LAWS(KAR)-1970-10-4

K T KADIRAPPA Vs. COMMISSIONER OF COMMERCIAL TAXES MYSORE

Decided On October 27, 1970
K.T.KADIRAPPA AND BROTHERS Appellant
V/S
COMMISSIONER OF COMMERCIAL TAXES, MYSORE Respondents

JUDGEMENT

(1.) The petitioner is a firm of excise contractors. The said firm paid health cess on shop rental. The said levy was challenged by the petitioner, among others, by a writ petition filed before this court. Against the decision of this court, the petitioner preferred C.A. No. 1595 of 1966 to the Supreme Court of India, who allowed the appeal and issued a mandamus directing the respondents to the said appeal to refund the health cess illegally collected under the Health Cess Act, 1962, from the petitioner. The decision of the Supreme Court was rendered on 26th September, 1966, and the same is reported in Shinde Brothers v. Deputy Commissioner, Raichur, and Others AIR1967 SC 1512 , [1967 ]1 SCR548b .

(2.) After the decision of the Supreme Court the petitioner sent an application dated 7th July, 1967, to the Commissioner of Excise who was one of the respondents before the Supreme Court for refund of the health cess.
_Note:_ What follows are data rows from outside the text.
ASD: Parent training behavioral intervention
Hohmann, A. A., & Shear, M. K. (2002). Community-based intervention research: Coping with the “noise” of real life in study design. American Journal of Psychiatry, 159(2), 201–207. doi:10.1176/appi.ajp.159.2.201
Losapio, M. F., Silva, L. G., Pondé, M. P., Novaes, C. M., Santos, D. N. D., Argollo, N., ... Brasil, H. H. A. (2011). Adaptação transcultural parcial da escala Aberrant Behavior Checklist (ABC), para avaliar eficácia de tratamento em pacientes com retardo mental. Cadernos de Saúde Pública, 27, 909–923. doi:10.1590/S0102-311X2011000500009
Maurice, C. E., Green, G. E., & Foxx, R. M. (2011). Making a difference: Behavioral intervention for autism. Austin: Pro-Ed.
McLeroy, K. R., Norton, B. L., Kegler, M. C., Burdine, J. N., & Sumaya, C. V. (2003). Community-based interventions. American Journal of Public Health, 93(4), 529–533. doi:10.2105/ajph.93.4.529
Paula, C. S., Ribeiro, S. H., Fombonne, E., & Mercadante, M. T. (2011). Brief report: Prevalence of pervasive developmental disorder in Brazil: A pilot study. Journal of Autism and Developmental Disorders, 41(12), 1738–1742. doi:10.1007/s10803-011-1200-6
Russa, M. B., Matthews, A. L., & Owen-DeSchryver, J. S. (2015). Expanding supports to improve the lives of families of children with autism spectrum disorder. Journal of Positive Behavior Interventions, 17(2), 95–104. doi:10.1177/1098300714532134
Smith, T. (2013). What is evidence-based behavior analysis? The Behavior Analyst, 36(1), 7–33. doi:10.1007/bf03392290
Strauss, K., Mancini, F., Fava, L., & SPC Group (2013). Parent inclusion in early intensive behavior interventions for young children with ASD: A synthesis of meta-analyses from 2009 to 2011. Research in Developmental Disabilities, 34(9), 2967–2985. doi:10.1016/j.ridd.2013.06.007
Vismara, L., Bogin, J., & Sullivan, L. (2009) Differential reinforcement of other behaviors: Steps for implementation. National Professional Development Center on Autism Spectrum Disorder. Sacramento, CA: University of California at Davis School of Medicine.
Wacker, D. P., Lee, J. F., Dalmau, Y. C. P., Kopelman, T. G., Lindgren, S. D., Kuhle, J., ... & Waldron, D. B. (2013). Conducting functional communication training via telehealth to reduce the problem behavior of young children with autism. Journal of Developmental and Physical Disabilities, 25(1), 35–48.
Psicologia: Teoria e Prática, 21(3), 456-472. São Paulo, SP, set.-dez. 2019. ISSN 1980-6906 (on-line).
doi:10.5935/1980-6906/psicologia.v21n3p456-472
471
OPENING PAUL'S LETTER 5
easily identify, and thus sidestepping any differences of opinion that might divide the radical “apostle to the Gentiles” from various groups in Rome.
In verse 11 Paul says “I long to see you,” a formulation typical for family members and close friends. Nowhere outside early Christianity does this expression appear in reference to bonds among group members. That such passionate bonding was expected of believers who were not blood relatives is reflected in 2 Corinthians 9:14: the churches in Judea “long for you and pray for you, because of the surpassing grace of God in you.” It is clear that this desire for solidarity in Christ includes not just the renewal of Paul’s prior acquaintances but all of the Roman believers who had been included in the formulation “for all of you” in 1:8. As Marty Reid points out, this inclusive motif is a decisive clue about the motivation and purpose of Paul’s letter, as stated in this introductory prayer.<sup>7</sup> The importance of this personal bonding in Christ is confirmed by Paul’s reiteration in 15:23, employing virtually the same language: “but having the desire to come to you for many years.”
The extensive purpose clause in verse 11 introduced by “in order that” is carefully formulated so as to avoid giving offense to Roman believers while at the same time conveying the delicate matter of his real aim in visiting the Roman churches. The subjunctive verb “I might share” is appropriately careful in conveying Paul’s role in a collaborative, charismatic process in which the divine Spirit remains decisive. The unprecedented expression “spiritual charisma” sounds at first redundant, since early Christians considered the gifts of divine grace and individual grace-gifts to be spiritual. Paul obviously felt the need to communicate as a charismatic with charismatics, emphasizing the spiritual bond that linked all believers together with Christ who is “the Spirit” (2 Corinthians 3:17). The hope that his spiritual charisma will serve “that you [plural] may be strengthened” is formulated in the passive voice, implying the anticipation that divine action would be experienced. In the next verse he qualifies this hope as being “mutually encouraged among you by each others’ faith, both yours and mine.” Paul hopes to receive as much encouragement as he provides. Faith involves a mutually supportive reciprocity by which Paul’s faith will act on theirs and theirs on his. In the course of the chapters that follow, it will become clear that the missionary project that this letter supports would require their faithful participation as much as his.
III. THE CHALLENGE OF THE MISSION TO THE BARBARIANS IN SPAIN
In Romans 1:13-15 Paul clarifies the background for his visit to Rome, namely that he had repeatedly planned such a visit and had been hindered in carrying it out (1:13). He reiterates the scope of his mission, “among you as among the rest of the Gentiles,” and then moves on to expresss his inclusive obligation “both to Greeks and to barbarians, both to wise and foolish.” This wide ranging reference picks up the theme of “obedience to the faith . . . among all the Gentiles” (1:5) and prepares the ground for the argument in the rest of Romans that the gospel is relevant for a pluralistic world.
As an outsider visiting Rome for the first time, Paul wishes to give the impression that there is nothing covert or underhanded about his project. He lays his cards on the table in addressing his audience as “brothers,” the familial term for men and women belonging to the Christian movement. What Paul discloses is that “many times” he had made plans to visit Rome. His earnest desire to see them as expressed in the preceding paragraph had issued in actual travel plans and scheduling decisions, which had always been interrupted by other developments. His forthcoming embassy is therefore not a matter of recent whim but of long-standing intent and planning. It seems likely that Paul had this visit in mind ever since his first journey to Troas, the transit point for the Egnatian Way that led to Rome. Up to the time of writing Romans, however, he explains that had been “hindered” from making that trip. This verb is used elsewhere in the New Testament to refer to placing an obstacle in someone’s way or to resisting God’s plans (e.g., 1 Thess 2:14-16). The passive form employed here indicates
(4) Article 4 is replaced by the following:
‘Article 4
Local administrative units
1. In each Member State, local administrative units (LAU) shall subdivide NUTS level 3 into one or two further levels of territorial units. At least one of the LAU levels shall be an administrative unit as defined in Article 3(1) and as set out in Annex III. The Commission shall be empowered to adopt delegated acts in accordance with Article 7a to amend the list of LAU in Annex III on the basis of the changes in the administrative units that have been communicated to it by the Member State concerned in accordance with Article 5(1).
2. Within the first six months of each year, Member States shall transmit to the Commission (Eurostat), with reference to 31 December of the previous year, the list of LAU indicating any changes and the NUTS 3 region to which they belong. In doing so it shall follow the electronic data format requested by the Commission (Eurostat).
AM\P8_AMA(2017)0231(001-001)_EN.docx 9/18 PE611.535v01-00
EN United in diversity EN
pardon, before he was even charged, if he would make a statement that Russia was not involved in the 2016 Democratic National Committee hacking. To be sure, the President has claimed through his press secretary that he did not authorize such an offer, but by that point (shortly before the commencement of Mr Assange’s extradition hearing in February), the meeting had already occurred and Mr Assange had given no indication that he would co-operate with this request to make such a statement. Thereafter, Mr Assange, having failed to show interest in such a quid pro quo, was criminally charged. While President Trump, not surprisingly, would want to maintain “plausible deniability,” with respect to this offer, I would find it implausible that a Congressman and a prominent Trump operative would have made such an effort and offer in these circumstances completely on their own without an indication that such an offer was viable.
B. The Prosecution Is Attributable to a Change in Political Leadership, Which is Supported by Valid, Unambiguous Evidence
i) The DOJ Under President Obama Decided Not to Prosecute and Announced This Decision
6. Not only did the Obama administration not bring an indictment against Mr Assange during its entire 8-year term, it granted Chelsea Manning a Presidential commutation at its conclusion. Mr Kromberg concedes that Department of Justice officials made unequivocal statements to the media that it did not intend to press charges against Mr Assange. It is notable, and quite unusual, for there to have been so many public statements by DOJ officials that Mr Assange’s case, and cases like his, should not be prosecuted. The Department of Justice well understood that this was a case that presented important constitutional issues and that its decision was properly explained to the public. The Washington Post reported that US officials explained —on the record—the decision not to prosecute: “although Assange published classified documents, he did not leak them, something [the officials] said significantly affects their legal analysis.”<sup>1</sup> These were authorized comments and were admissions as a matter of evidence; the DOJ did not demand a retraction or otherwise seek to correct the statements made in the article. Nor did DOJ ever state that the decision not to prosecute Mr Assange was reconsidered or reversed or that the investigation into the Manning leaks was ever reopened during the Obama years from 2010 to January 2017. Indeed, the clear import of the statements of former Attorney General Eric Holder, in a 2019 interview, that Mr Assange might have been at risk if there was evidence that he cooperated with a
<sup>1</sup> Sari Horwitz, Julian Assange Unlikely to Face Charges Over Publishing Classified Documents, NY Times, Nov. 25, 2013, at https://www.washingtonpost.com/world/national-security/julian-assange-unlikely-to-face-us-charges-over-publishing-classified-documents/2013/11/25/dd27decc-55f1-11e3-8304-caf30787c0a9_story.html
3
On receipt of the said application the Commissioner of Excise in Mysore, Bangalore, issued a notice to the petitioner in September, 1967, to show cause as to why the health cess refundable to the petitioner should not be set off or adjusted towards the sales tax due from the sub-contractors of the petitioner. The petitioners submitted their objections wherein they contended that they are not liable for the sales tax assessed on the sub-contractors. An oral hearing was given to the petitioner's counsel. After hearing, the respondent - the Commissioner of Commercial Taxes - made the impugned order dated 20th October, 1967, by which he overruled the objections of the petitioner and ordered that a sum equivalent to the sales tax arrears due by the sub-lessees of the petitioner shall be withheld from the total amount of health cess refundable to the petitioner.

(3.) Aggrieved by the said order, the petitioners have preferred the above writ petition wherein they have sought, among other reliefs, a writ in the nature of certiorari quashing the impugned order made by the respondent. At this stage, it may be stated that Shri A. Jagannatha Shetty, the learned counsel for the petitioner, did not press the other reliefs prayed for in the writ petition.